**What to work on**
After locating the line that contains "water bottle: present" in the following entries, reproduce it and each later line exactly, including the last.

**Provided data**
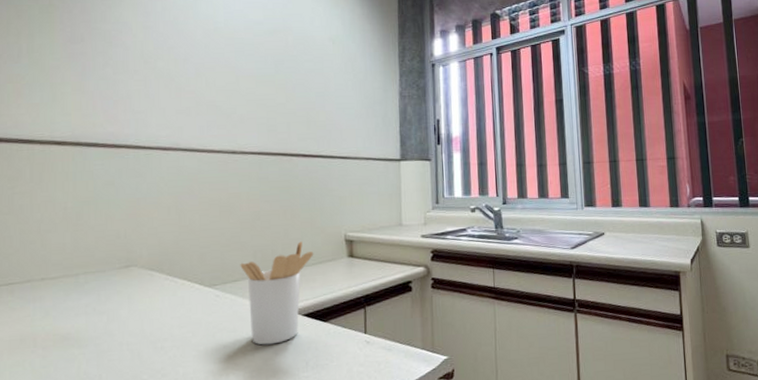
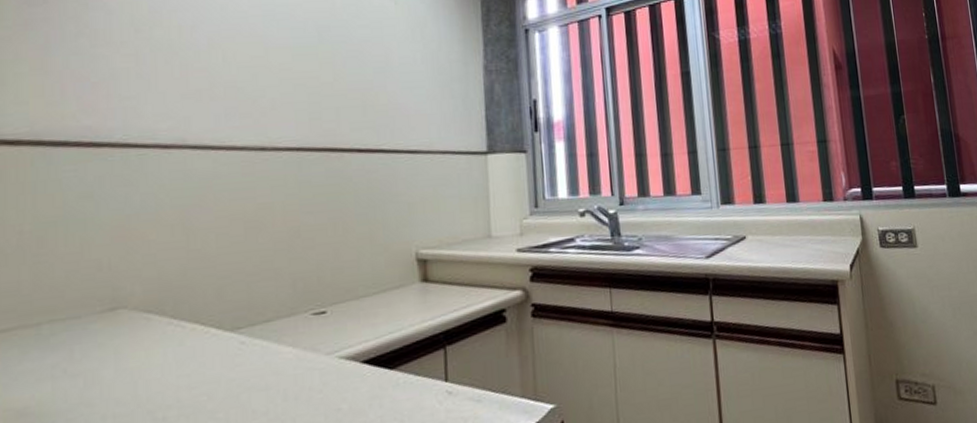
utensil holder: present [240,241,314,345] -> none [274,264,375,406]

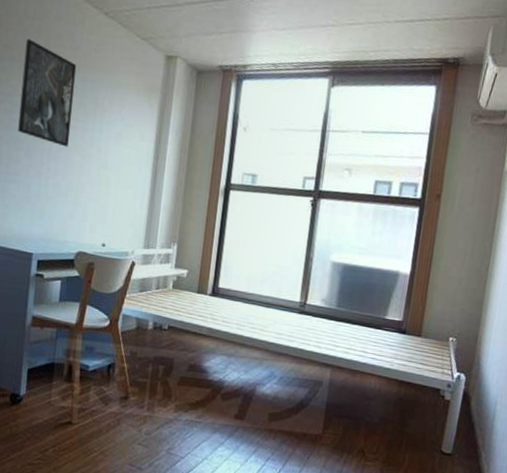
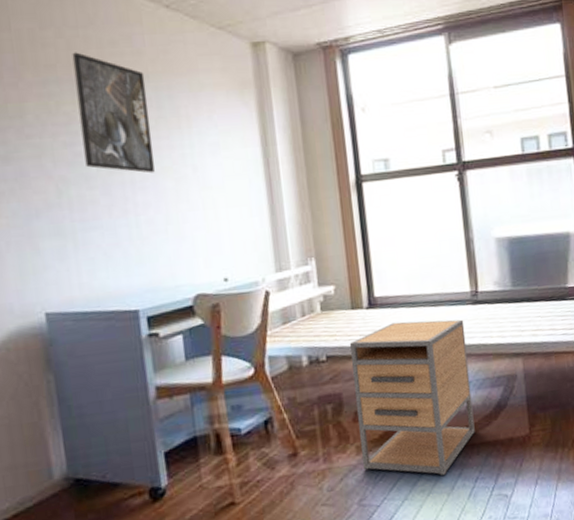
nightstand: none [177,312,288,448] -> present [349,319,475,475]

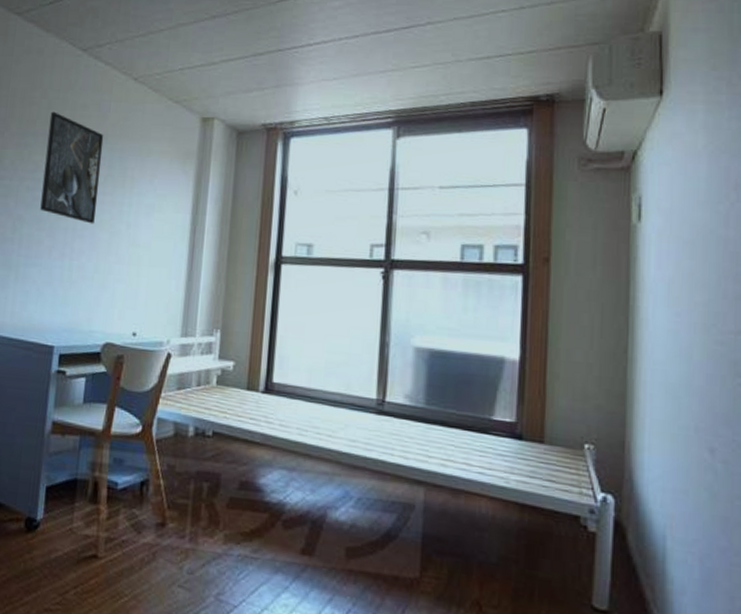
nightstand: present [349,319,475,475] -> none [227,413,364,595]

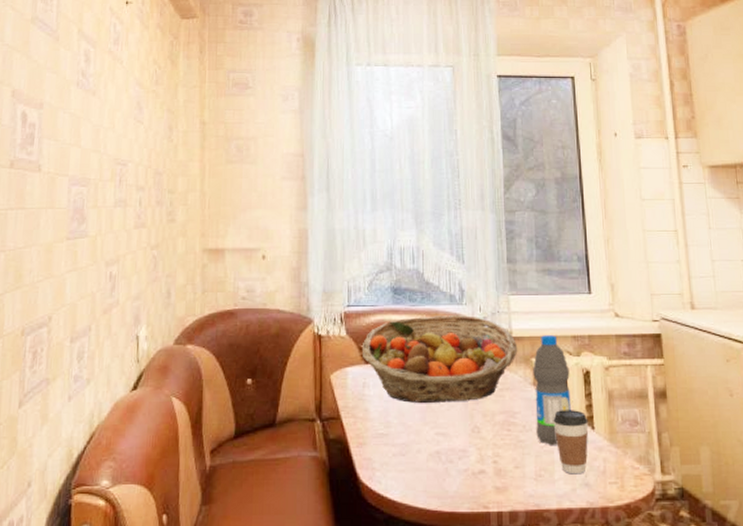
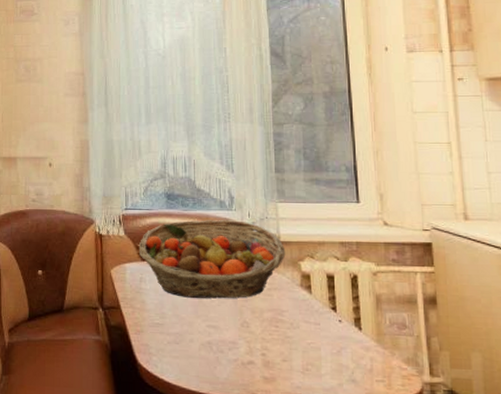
water bottle: present [533,335,571,445] -> none [300,241,338,343]
coffee cup: present [553,410,589,475] -> none [320,310,356,371]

**Solution to this problem**
water bottle: present [533,335,571,445] -> none [300,241,338,343]
coffee cup: present [553,410,589,475] -> none [320,310,356,371]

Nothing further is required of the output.